PROFITS FROM PROSTHESES
By - Alan Farnham

(FORTUNE Magazine) – Watch Roger Charter, a double amputee, jog down a straightaway atop mechanical legs, and your mind reacts in stages. First, shock: This man, loping along, has metal and plastic where his legs and feet should be. Second, amazement: He moves gracefully, doing what no above-the-knees double amputee has publicly done before -- run step over step. There must be thousands of people who would pay anything to be able to run like this. There are. By one estimate, more than 300,000 Americans are in the market for lower- ( limb prostheses. Feet, being farthest from the heart, suffer more damage from circulatory diseases than do the body's other extremities. As a result the need for lower-limb prostheses is far greater than for upper-limb prostheses. The potential market for replacement feet alone is estimated to be about $20 million a year, and seven U.S. manufacturers are competing for it. Only one, Sequel, is publicly held. Sabolich Prosthetic & Research Center designed the foot Roger Charter has been testing. Like some competing feet, the Sabolich model uses a springy plastic to absorb and store the energy produced after the heel strikes the ground.

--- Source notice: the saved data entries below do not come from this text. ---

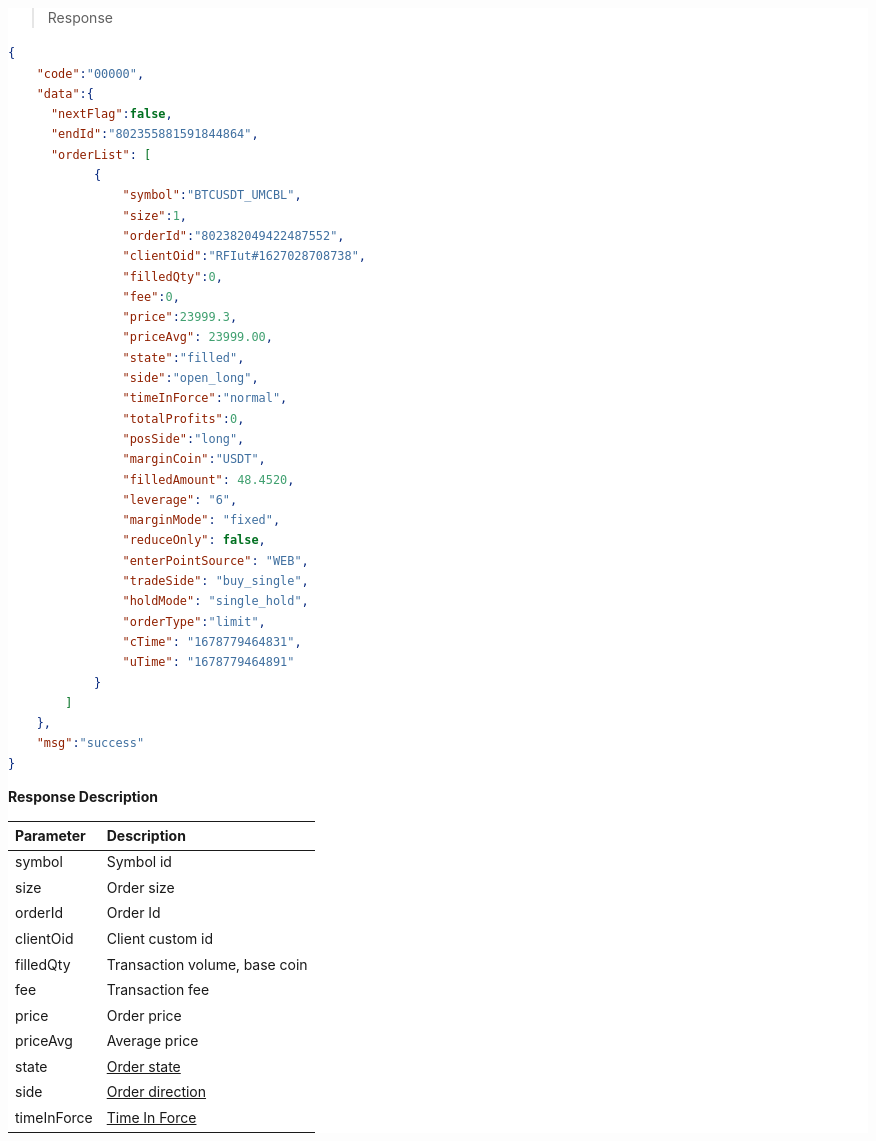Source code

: 

> Response

```json
{
    "code":"00000",
    "data":{
      "nextFlag":false,
      "endId":"802355881591844864",
      "orderList": [
            {
                "symbol":"BTCUSDT_UMCBL",
                "size":1,
                "orderId":"802382049422487552",
                "clientOid":"RFIut#1627028708738",
                "filledQty":0,
                "fee":0,
                "price":23999.3,
                "priceAvg": 23999.00,
                "state":"filled",
                "side":"open_long",
                "timeInForce":"normal",
                "totalProfits":0,
                "posSide":"long",
                "marginCoin":"USDT",
                "filledAmount": 48.4520,
                "leverage": "6",
                "marginMode": "fixed",
                "reduceOnly": false,
                "enterPointSource": "WEB",
                "tradeSide": "buy_single",
                "holdMode": "single_hold",
				"orderType":"limit",
                "cTime": "1678779464831",
                "uTime": "1678779464891"
            }
        ]
    },
    "msg":"success"
}
```

**Response Description**

| Parameter | Description     |
| :----------- | :-------------------- |
| symbol       | Symbol id     |
| size         | Order size            |
| orderId      | Order Id              |
| clientOid    | Client custom id      |
| filledQty    | Transaction volume, base coin |
| fee          | Transaction fee       |
| price        | Order price           |
| priceAvg     | Average price         |
| state        | <a href="#state">Order state</a> |
| side         | <a href="#tradeside">Order direction</a> |
| timeInForce  | <a href="#timeinforcevalue">Time In Force</a> |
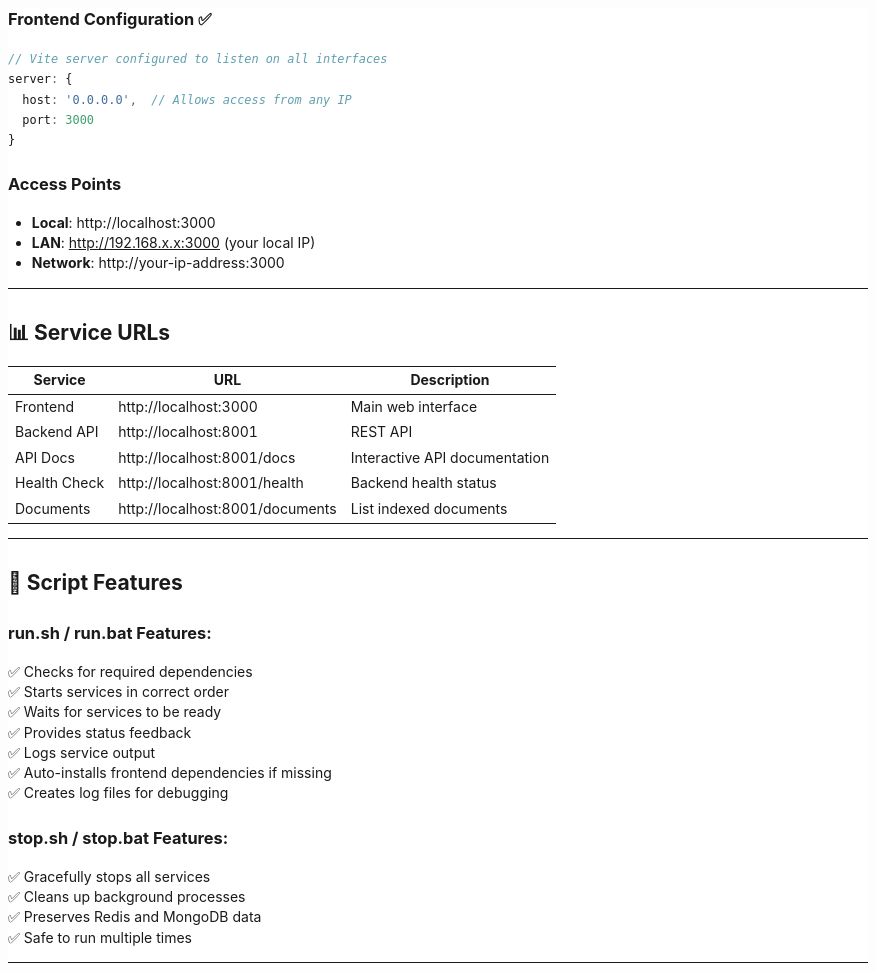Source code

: ### Frontend Configuration ✅
```typescript
// Vite server configured to listen on all interfaces
server: {
  host: '0.0.0.0',  // Allows access from any IP
  port: 3000
}
```

### Access Points
- **Local**: http://localhost:3000
- **LAN**: http://192.168.x.x:3000 (your local IP)
- **Network**: http://your-ip-address:3000

---

## 📊 Service URLs

| Service | URL | Description |
|---------|-----|-------------|
| Frontend | http://localhost:3000 | Main web interface |
| Backend API | http://localhost:8001 | REST API |
| API Docs | http://localhost:8001/docs | Interactive API documentation |
| Health Check | http://localhost:8001/health | Backend health status |
| Documents | http://localhost:8001/documents | List indexed documents |

---

## 📝 Script Features

### run.sh / run.bat Features:
✅ Checks for required dependencies  
✅ Starts services in correct order  
✅ Waits for services to be ready  
✅ Provides status feedback  
✅ Logs service output  
✅ Auto-installs frontend dependencies if missing  
✅ Creates log files for debugging  

### stop.sh / stop.bat Features:
✅ Gracefully stops all services  
✅ Cleans up background processes  
✅ Preserves Redis and MongoDB data  
✅ Safe to run multiple times  

---
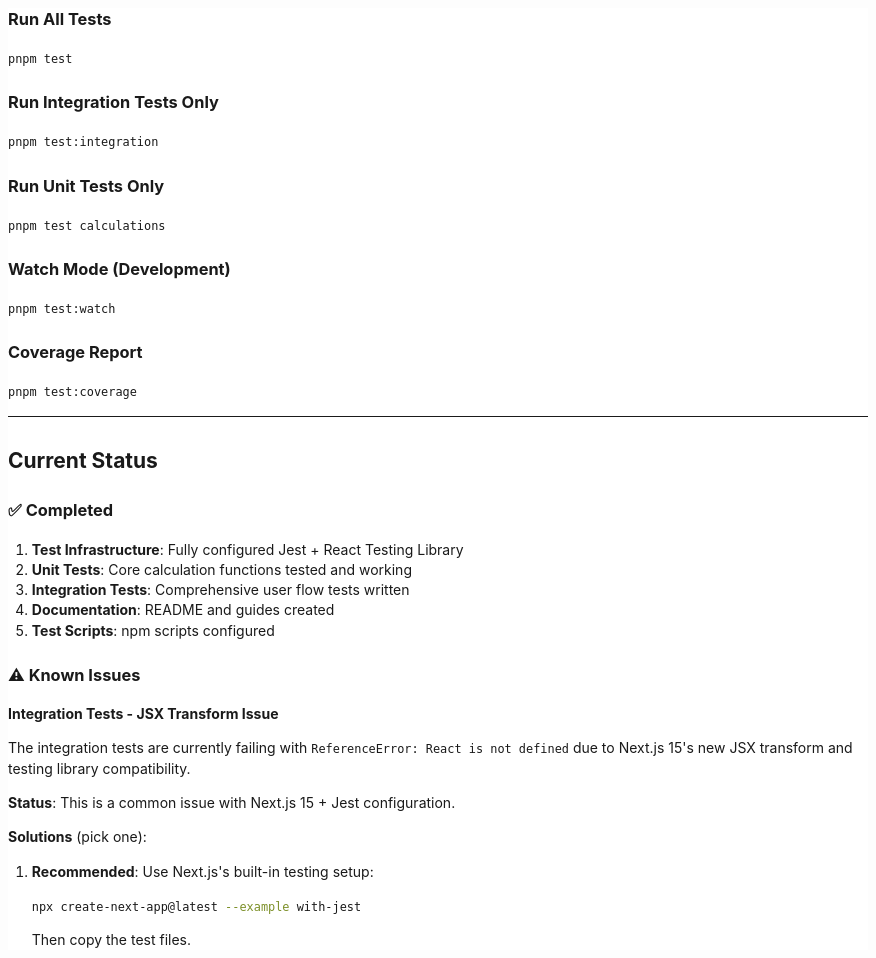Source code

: ### Run All Tests
```bash
pnpm test
```

### Run Integration Tests Only
```bash
pnpm test:integration
```

### Run Unit Tests Only
```bash
pnpm test calculations
```

### Watch Mode (Development)
```bash
pnpm test:watch
```

### Coverage Report
```bash
pnpm test:coverage
```

---

## Current Status

### ✅ Completed

1. **Test Infrastructure**: Fully configured Jest + React Testing Library
2. **Unit Tests**: Core calculation functions tested and working
3. **Integration Tests**: Comprehensive user flow tests written
4. **Documentation**: README and guides created
5. **Test Scripts**: npm scripts configured

### ⚠️ Known Issues

**Integration Tests - JSX Transform Issue**

The integration tests are currently failing with `ReferenceError: React is not defined` due to Next.js 15's new JSX transform and testing library compatibility.

**Status**: This is a common issue with Next.js 15 + Jest configuration.

**Solutions** (pick one):

1. **Recommended**: Use Next.js's built-in testing setup:
   ```bash
   npx create-next-app@latest --example with-jest
   ```
   Then copy the test files.
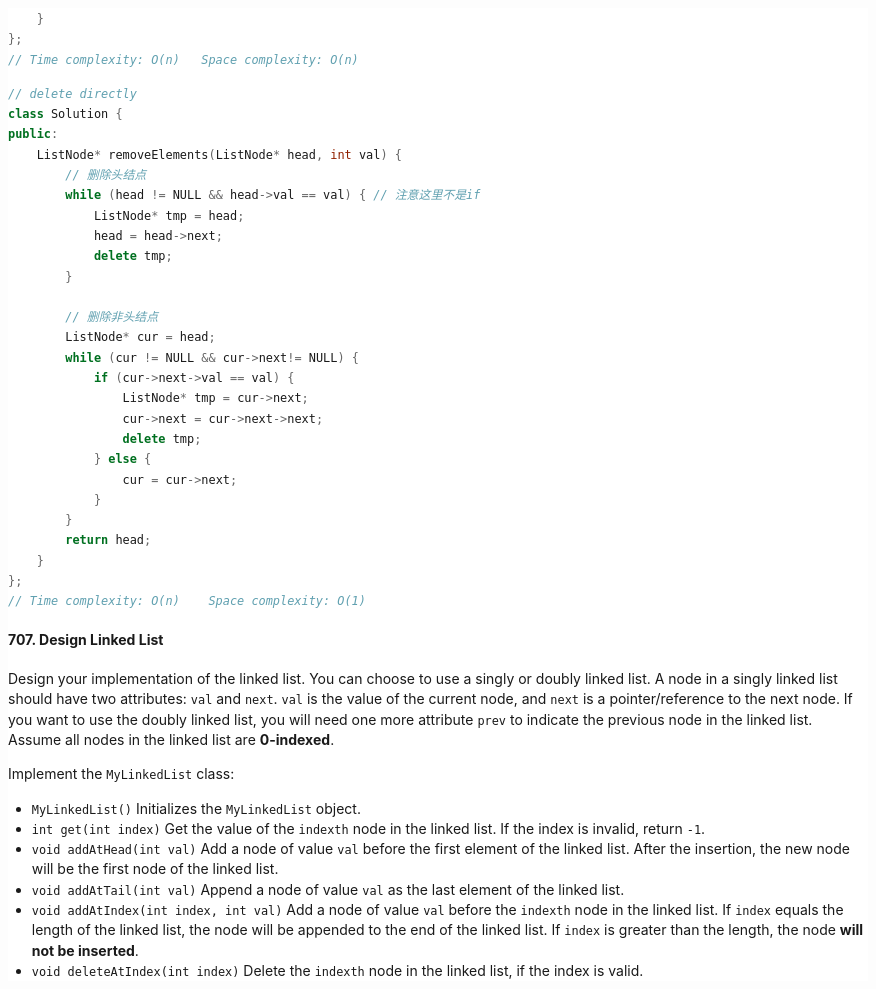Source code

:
 ```c++
    }
};
// Time complexity: O(n)   Space complexity: O(n)
```

```c++
// delete directly
class Solution {
public:
    ListNode* removeElements(ListNode* head, int val) {
        // 删除头结点
        while (head != NULL && head->val == val) { // 注意这里不是if
            ListNode* tmp = head;
            head = head->next;
            delete tmp;
        }

        // 删除非头结点
        ListNode* cur = head;
        while (cur != NULL && cur->next!= NULL) {
            if (cur->next->val == val) {
                ListNode* tmp = cur->next;
                cur->next = cur->next->next;
                delete tmp;
            } else {
                cur = cur->next;
            }
        }
        return head;
    }
};
// Time complexity: O(n)    Space complexity: O(1)
```





#### 707. Design Linked List

Design your implementation of the linked list. You can choose to use a singly or doubly linked list.
A node in a singly linked list should have two attributes: `val` and `next`. `val` is the value of the current node, and `next` is a pointer/reference to the next node.
If you want to use the doubly linked list, you will need one more attribute `prev` to indicate the previous node in the linked list. Assume all nodes in the linked list are **0-indexed**.

Implement the `MyLinkedList` class:

- `MyLinkedList()` Initializes the `MyLinkedList` object.
- `int get(int index)` Get the value of the `indexth` node in the linked list. If the index is invalid, return `-1`.
- `void addAtHead(int val)` Add a node of value `val` before the first element of the linked list. After the insertion, the new node will be the first node of the linked list.
- `void addAtTail(int val)` Append a node of value `val` as the last element of the linked list.
- `void addAtIndex(int index, int val)` Add a node of value `val` before the `indexth` node in the linked list. If `index` equals the length of the linked list, the node will be appended to the end of the linked list. If `index` is greater than the length, the node **will not be inserted**.
- `void deleteAtIndex(int index)` Delete the `indexth` node in the linked list, if the index is valid.
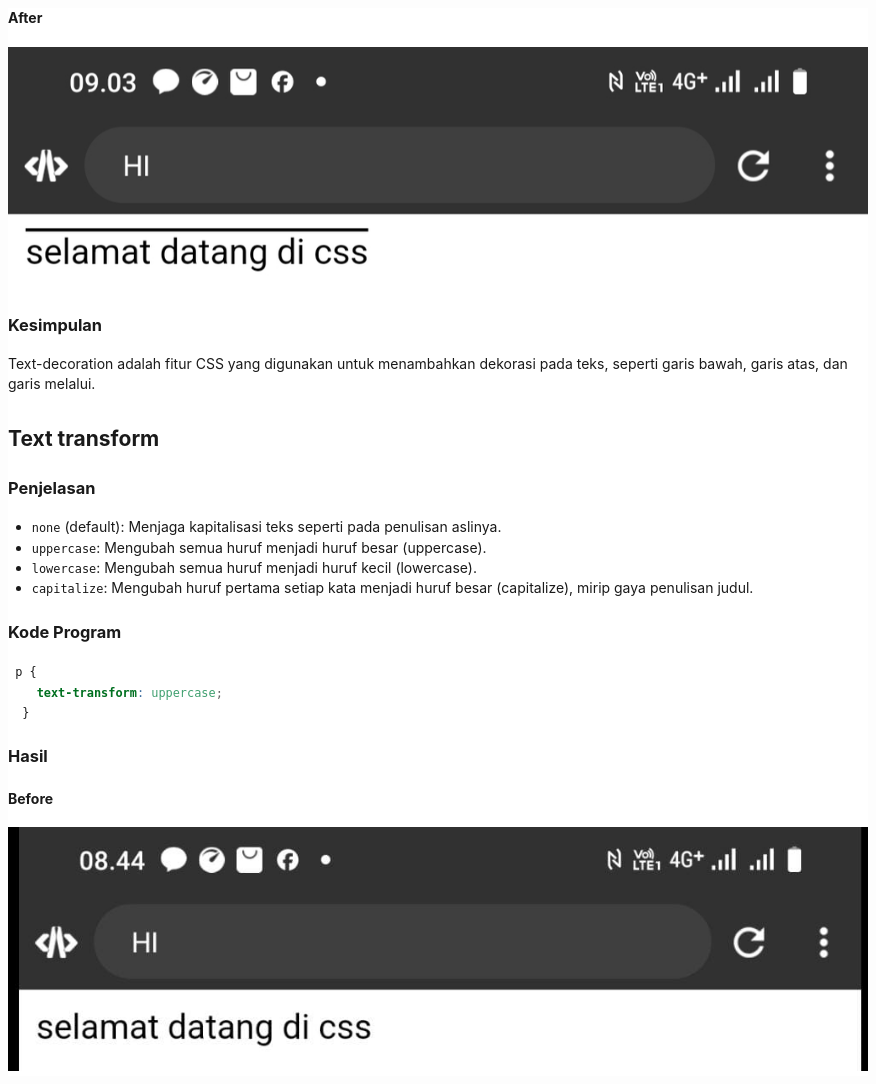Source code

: #### After
![200](AsetCSS/3.jpg)
### Kesimpulan
Text-decoration adalah fitur CSS yang digunakan untuk menambahkan dekorasi pada teks, seperti garis bawah, garis atas, dan garis melalui.
## Text transform
### Penjelasan
- `none` (default): Menjaga kapitalisasi teks seperti pada penulisan aslinya.
- `uppercase`: Mengubah semua huruf menjadi huruf besar (uppercase).
- `lowercase`: Mengubah semua huruf menjadi huruf kecil (lowercase).
- `capitalize`: Mengubah huruf pertama setiap kata menjadi huruf besar (capitalize), mirip gaya penulisan judul.
### Kode Program
```css
 p {
    text-transform: uppercase;
  }
```
### Hasil
#### Before
![200](AsetCSS/A2.jpg)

As the foot moves through its gait this energy is released, helping the foot spring forward. West Germany's privately held Otto Bock leads both the U.S. and international markets with a diverse line of upper-and lower-limb products. Not all its sales, however, come from prostheses. Experimenting years ago with new materials for prosthetics, the company developed special foams that are now used for steering wheels and dashboards in Mercedes-Benz and Volkswagen cars. - A.F.